For which point is the transformation linear? Suppose that the transformation T from $\mathbb R^{2}$ to $\mathbb R^{2}$ rotates 30 degrees counterclockwise about (5,5).  For which $(c,d)$ is the transformation $T(x-c,y-d)$ linear?
Solution (My attempt or Ideas)
I know linear transformations in $\mathbb R^{2}$ are represented as matrices.  So first, I attempt to find the rotation matrix that rotates space counterclockwise by 30 degrees about the point $(5,5)$.  
First,
I translate the origin to the point and get:= \begin{bmatrix}1&0&5\\ 0& 1&5\\0&0&1\end{bmatrix}
Then, now I rotate space counterclockwise by 30 degrees.
and get: \begin{bmatrix}\sqrt(3)/2&-1/2&0\\ 1/2& \sqrt(3)/2&0\\0&0&1\end{bmatrix}
Now, I translate back and get \begin{bmatrix}1&0&-5\\ 0& 1&-5\\0&0&1\end{bmatrix}
Multiplying all three matrices together, I get: (multiplying the first matrix I wrote* second matrix * third :\begin{bmatrix}\sqrt(3)/2&-1/2&1/2(15-5\sqrt(3))\\ 1/2& \sqrt(3)/2&1/2(5-5\sqrt(3))\\0&0&1\end{bmatrix}.
So now that I have this (hopefully this is correct), I'm not sure how exactly to proceed to find the (c,d) such that the transformation $T(x-c,y-d)$ is linear. Should I use (does it have something to do with the properties) the properties of linear transformation, i.e.: 
$T(v_1+v_2)$=$T(v_1)$+$T(v_2)$ and $T(av)=aT(v)$?
Also, I'm slightly confused (my linear algebra is rusty), but I thought linear transformations from $\mathbb R^{2}$ to $\mathbb R^{2}$ should be represented as 2 x 2 matrices, but what I have above is a 3 x 3 matrix.  This makes me worried that I am thinking of the question incorrectly.
Any help would be much appreciated.

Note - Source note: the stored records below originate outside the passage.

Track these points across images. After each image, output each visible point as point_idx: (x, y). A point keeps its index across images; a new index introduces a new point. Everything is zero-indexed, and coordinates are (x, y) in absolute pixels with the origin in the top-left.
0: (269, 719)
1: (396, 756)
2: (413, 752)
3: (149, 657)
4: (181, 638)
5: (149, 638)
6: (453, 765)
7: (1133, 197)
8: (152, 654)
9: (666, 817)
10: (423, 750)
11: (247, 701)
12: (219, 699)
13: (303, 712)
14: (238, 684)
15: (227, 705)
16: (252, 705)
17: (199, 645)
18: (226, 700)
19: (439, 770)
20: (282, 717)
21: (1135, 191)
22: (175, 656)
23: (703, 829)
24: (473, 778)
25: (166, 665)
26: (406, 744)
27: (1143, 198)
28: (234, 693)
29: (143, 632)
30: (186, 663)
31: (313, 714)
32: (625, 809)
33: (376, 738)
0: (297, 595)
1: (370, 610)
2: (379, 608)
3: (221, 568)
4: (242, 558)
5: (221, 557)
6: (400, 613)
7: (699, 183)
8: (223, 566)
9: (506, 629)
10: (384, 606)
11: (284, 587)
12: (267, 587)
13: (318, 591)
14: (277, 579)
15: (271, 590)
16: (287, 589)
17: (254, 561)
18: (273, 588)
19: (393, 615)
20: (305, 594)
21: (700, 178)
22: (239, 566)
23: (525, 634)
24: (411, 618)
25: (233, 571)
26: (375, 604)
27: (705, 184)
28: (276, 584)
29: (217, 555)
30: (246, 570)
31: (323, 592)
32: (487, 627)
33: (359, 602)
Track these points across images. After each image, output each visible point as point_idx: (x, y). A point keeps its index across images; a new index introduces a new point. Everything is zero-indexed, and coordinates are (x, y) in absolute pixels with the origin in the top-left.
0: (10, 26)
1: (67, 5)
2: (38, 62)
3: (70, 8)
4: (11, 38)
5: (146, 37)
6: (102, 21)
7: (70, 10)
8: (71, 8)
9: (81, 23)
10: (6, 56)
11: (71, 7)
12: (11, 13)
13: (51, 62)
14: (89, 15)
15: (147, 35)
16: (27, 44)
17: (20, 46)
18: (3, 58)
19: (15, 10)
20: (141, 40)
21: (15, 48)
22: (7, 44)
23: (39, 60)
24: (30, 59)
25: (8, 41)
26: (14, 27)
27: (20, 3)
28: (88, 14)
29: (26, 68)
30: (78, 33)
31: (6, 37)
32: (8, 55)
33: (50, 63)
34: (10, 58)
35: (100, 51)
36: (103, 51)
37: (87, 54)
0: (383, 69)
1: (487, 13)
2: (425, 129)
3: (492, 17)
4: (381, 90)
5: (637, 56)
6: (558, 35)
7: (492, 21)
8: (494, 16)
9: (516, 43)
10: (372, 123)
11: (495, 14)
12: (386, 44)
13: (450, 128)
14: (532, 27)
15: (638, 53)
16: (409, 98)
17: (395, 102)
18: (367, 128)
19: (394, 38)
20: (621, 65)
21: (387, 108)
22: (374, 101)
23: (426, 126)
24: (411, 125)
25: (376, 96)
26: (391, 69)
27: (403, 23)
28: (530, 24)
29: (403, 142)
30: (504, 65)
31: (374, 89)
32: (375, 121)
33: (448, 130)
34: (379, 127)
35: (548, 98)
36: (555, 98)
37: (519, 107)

Thank you very much.
 A: What you have so far indeed does not work -- you have the immediate issue that transformations of $\mathbb{R}^2$ are represented as $2\times 2$ matrices, not $3\times 3$. Moreover, you can't represent the "shift" from $(0,0)$ to $(5,5)$ as a $2\times 2$ matrix -- any linear transformation will send $(0,0)$ to $(0,0)$.
Let's instead think of a function of two variables. We have the first translation function, which is $f(x,y)=(x-5,y-5)$.  This takes $(5,5)$ to $(0,0)$, where we know how to rotate it. The second is the rotation matrix. Normally we write it like this: $\frac{1}{2}\begin{pmatrix} \sqrt 3 & -1 \\ 1 & \sqrt 3\end{pmatrix}$ but it's easier to think of it as a function $A$: $A(x,y)=(\frac{\sqrt 3}{2} x-\frac{1}{2}y, \frac{1}{2}x+\frac{\sqrt 3}{2}y)$. Now we have the inverse function $f^{-1}(x,y)=(x+5,y+5)$, which moves everything back to $(5,5)$.
So we can compose all of these and understand $T=f^{-1}\circ A\circ f$. You can check if a function $\phi$ is a linear function by seeing if $\phi(u_1+v_1,u_2+v_2)=\phi(u_1,u_2)+\phi(v_1,v_2)$, and $\phi(ku_1,ku_2)=k\phi(u_1,u_2)$. One of the natural consequences of this is that $\phi(0,0)=0$. From here, you should be able to set up a system of equations for $c$ and $d$ to see which $c$ and $d$ satisfy these properties.
A: Ashwin's method is great for working out all the details, but I thought I'd mention a low-down sneaky short cut to the solution.
One thing we know about linear transformations is that they must map the origin to the origin, i.e. $$ (0,0) = T(0-c, 0-d) = T(-c,-d). $$ So you could just find the point that $T$ maps to $(0.0)$ -- say by geometric methods and a bit of trigonometry -- and then take its negative to find $c$ and $d$.
The big problem with this approach is that, while it tells you what the values of $c$ and $d$ must be for the map to be linear, it doesn't establish that $(x,y) \mapsto T(x-c, y-d)$ actually is linear. It looks like your question includes showing that the resulting "shifted $T$" map is linear so this method isn't enough, but you might want to see what result it gives just to check your longer computations against this answer.